REQUEST: Down to the last line, write out the entries below exactly and omit all pictures.

______________________________

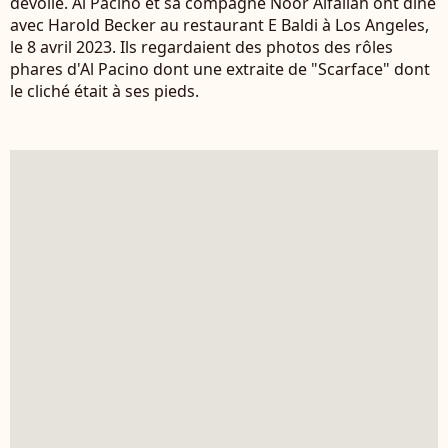
dévoilé. Al Pacino et sa compagne Noor Alfallah ont dîné
avec Harold Becker au restaurant E Baldi à Los Angeles,
le 8 avril 2023. Ils regardaient des photos des rôles
phares d'Al Pacino dont une extraite de "Scarface" dont
le cliché était à ses pieds.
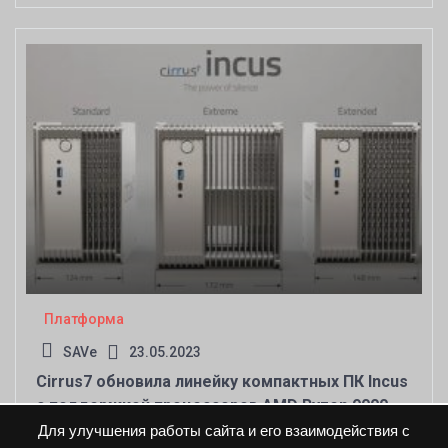
Платформа
SAVe
23.05.2023
Cirrus7 обновила линейку компактных ПК Incus
с поддержкой процессоров AMD Ryzen 9000
Для улучшения работы сайта и его взаимодействия с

______________________________

ANSWER SECTION:
dévoilé. Al Pacino et sa compagne Noor Alfallah ont dîné
avec Harold Becker au restaurant E Baldi à Los Angeles,
le 8 avril 2023. Ils regardaient des photos des rôles
phares d'Al Pacino dont une extraite de "Scarface" dont
le cliché était à ses pieds.
Платформа
SAVe
23.05.2023
Cirrus7 обновила линейку компактных ПК Incus
с поддержкой процессоров AMD Ryzen 9000
Для улучшения работы сайта и его взаимодействия с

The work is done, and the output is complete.